## Passage cité
***
Denis Baupin, bosseur fou « sans charisme »
Denis Baupin, bosseur fou « sans charisme »
Par Cécile Bouanchaud
Accusé d’agressions sexuelles, le député écologiste, qui a fait des transports et de la transition énergétique ses sujets de prédilection, a démissionné de la vice-présidence de l’Assemblée.
Denis Baupin, à Nantes, le 18 septembre 2015. | JEAN-SEBASTIEN EVRARD / AFP
Avec les accusations d’agressions sexuelles accablant Denis Baupin se dessine le portrait d’un homme discret, convoitant depuis de nombreuses années les hautes sphères de la politique française, mais resté jusqu’ici inconnu du grand public. Le député de la 10e circonscription de Paris, figure du mouvement écologiste, cumule pourtant les faits d’armes, notamment à Paris où il a réduit considérablement l’espace attribué aux voitures ; à l’échelle nationale aussi, où il s’est attaqué avec pugnacité à l’épineux dossier de l’abandon du nucléaire.
Jusqu’à ce que ces vingt-sept années d’une carrière politique sans accroc soient éclaboussées par une image de séducteur maladif, aux confins du harcèlement, de la menace et de l’abus de pouvoir. Une image dont personne n’avait fait écho publiquement, hormis une élue parisienne, qui avait glissé en 2006 que Denis Baupin « ne résistait pas à son envie de séduire », comme l’avait rapporté Libération dans ce portrait.
Centralien et antimilitariste
Denis Baupin est né à Cherbourg en 1962, dans une famille de la petite bourgeoisie normande. Rien ne le prédestinait à une carrière politique ancrée à gauche. Fils d’un expert-comptable éploré par l’arrivée au pouvoir de François Mitterrand en 1981, le jeune Baupin s’est construit en opposition à ce modèle familial. D’abord sans faire de politique – contrairement à la plupart des dirigeants écologistes – mais en épousant les thèses antimilitaristes du début des années 1980. Pour éviter le service militaire, alors obligatoire, Denis Baupin choisit l’objection de conscience. A la même époque, il quitte Caen, direction Paris et la prestigieuse Ecole centrale.
Mais son éveil intellectuel s’opère loin des murs des salles de classe. Denis Baupin s’investit dans de nombreuses ONG, comme Amnesty International, où il découvre Gandhi, et s’alarme du sort des victimes des dictatures. En 1987, trois ans après la fin de ses études, il devient directeur de l’ONG Terre des hommes, qui milite principalement pour la défense des droits de l’enfant dans le monde.
***
## Liste des consignes
1. D'après l'article sur Denis Baupin, de quelle ONG celui-ci est-il devenu directeur en 1987 ?
2. Présentez sous forme de liste le paragraphe de l'article sur Denis Baupin commençant par « Denis Baupin est né à Cherbourg », en conservant ses faits essentiels.
3. Reprenez l'article sur Denis Baupin après sa dernière phrase et poursuivez-en la rédaction.
Le listing n'entretient aucun rapport avec l'article sur Denis Baupin.

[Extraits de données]
***
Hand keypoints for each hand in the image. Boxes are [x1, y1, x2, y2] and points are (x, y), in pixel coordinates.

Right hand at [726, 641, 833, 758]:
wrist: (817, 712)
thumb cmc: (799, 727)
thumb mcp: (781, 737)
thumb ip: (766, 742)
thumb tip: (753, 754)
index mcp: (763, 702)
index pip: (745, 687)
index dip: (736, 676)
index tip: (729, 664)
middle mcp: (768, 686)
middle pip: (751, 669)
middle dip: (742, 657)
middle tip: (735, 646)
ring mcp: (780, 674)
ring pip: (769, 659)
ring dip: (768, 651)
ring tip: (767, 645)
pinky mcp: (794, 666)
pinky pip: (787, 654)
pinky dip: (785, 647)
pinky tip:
***
## Exercices corrigés
1. Il est devenu directeur de l'ONG Terre des hommes.

2.
- Naissance à Cherbourg en 1962, dans une famille de la petite bourgeoisie normande.
- Fils d'un expert-comptable éploré par l'arrivée au pouvoir de François Mitterrand en 1981, il s'est construit en opposition à ce modèle familial.
- Au départ, pas d'engagement politique, mais une adhésion aux thèses antimilitaristes du début des années 1980.
- Choix de l'objection de conscience pour éviter le service militaire, alors obligatoire.
- À la même époque, départ de Caen pour Paris et l'École centrale.

3.
Une bête de travail doublée d’un fin politique
C’est presque par hasard qu’il en vient à la politique, deux ans plus tard, après la lecture du programme de l’écologiste Antoine Waechter. « J’ai constaté que j’étais d’accord sur tout », a-t-il rapporté en 2006 à Libération. La même année, il s’encarte chez les Verts, avant d’être repéré un an plus tard par Dominique Voynet, qui le recrute à Bruxelles comme expert du tiers-monde. Déjà à l’époque, son image de bosseur acharné s’impose. « Quand je l’ai repéré, il avait manifestement du potentiel, c’était déjà un gros bosseur », se souvient Dominique Voynet, contactée par Le Monde.
Dominique Voynet, l’ancienne maire de Montreuil, le 10 avril 2013. | MIGUEL MEDINA / AFP
Denis Baupin la suivra en France, devenant son assistant pour la présidentielle de 1995, avant d’être son conseiller au cabinet du ministère de l’aménagement du territoire et de l’environnement. De ces dix années de collaboration, Dominique Voynet garde l’image d’une bête de travail doublée d’un fin politique :
« C’était simple de travailler avec lui. Il a toujours eu une tendance que je trouvais formidable à creuser les sujets tout en étant force de proposition. Il était attentif à chacun. C’était vraiment un plaisir. »
Monsieur embouteillages
Avec son regard aigu et son visage poupon, Denis Baupin inspire sérieux et confiance. C’est pour ces mêmes raisons que Bertrand Delanoë, le maire de Paris de l’époque, en a fait son adjoint aux transports. Nommé en 2001, l’élu écologiste restera dans les murs de l’hôtel de ville de Paris jusqu’au départ du maire socialiste en 2012. « C’est un partenaire auquel je tiens. Il peut être dérangeant, mais aussi attachant », résumait ainsi Bertrand Delanoë, interrogé par Le Monde en 2006. Ce dernier lui a accordé, durant ces dix années, un soutien indéfectible, malgré les vives critiques dont Denis Baupin faisait l’objet. Il faut dire que durant son mandat, l’élu, qui n’a jamais eu de voiture, a dynamité la politique des transports de la ville.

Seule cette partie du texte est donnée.